=== DATASET ENTRIES ===
******************************

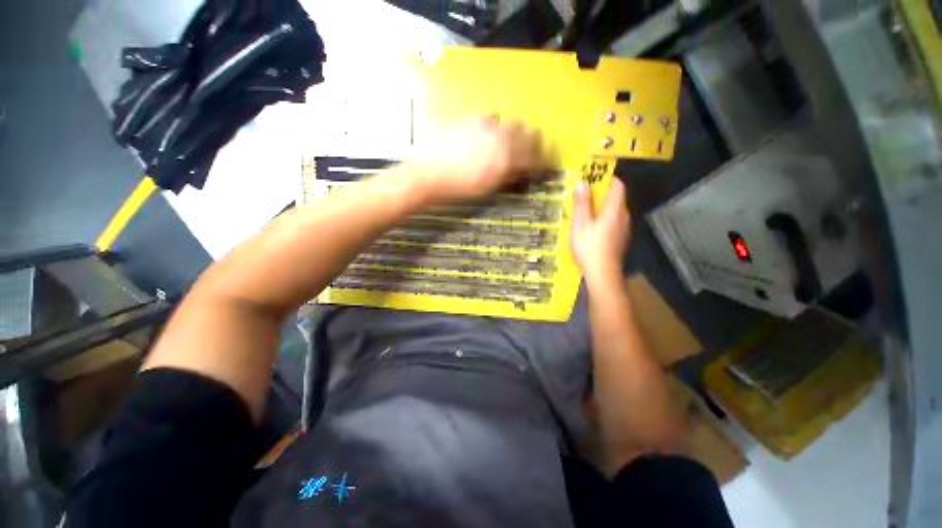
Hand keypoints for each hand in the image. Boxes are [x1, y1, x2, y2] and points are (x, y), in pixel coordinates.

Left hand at [408, 116, 543, 201]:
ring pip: (512, 123)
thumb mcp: (487, 188)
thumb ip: (508, 177)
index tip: (544, 164)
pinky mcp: (472, 119)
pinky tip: (486, 134)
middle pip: (529, 133)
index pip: (535, 156)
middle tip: (528, 154)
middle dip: (533, 143)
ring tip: (506, 144)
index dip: (543, 160)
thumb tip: (521, 172)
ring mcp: (487, 125)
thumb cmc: (458, 188)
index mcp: (507, 159)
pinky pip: (492, 117)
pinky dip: (495, 125)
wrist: (429, 173)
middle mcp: (502, 138)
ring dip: (515, 133)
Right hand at [570, 178, 630, 284]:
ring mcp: (624, 230)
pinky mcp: (621, 240)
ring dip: (602, 209)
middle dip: (601, 195)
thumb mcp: (580, 223)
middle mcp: (624, 217)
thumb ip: (582, 203)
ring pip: (615, 212)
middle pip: (616, 199)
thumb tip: (582, 182)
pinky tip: (592, 230)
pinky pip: (614, 223)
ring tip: (585, 213)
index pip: (618, 185)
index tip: (592, 179)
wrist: (602, 274)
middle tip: (583, 197)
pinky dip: (604, 220)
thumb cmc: (589, 247)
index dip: (606, 179)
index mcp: (615, 210)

******************************

=== ACTIVITY ===
The lines wanted are those from the one containing "index mcp: (507, 159)" through the last line of the listing above. Repeat them exactly.

=== ANSWER SPACE ===
index mcp: (507, 159)
pinky pip: (492, 117)
pinky dip: (495, 125)
wrist: (429, 173)
middle mcp: (502, 138)
ring dip: (515, 133)
Right hand at [570, 178, 630, 284]:
ring mcp: (624, 230)
pinky mcp: (621, 240)
ring dip: (602, 209)
middle dip: (601, 195)
thumb mcp: (580, 223)
middle mcp: (624, 217)
thumb ip: (582, 203)
ring pip: (615, 212)
middle pip: (616, 199)
thumb tip: (582, 182)
pinky tip: (592, 230)
pinky pip: (614, 223)
ring tip: (585, 213)
index pip: (618, 185)
index tip: (592, 179)
wrist: (602, 274)
middle tip: (583, 197)
pinky dip: (604, 220)
thumb cmc: (589, 247)
index dip: (606, 179)
index mcp: (615, 210)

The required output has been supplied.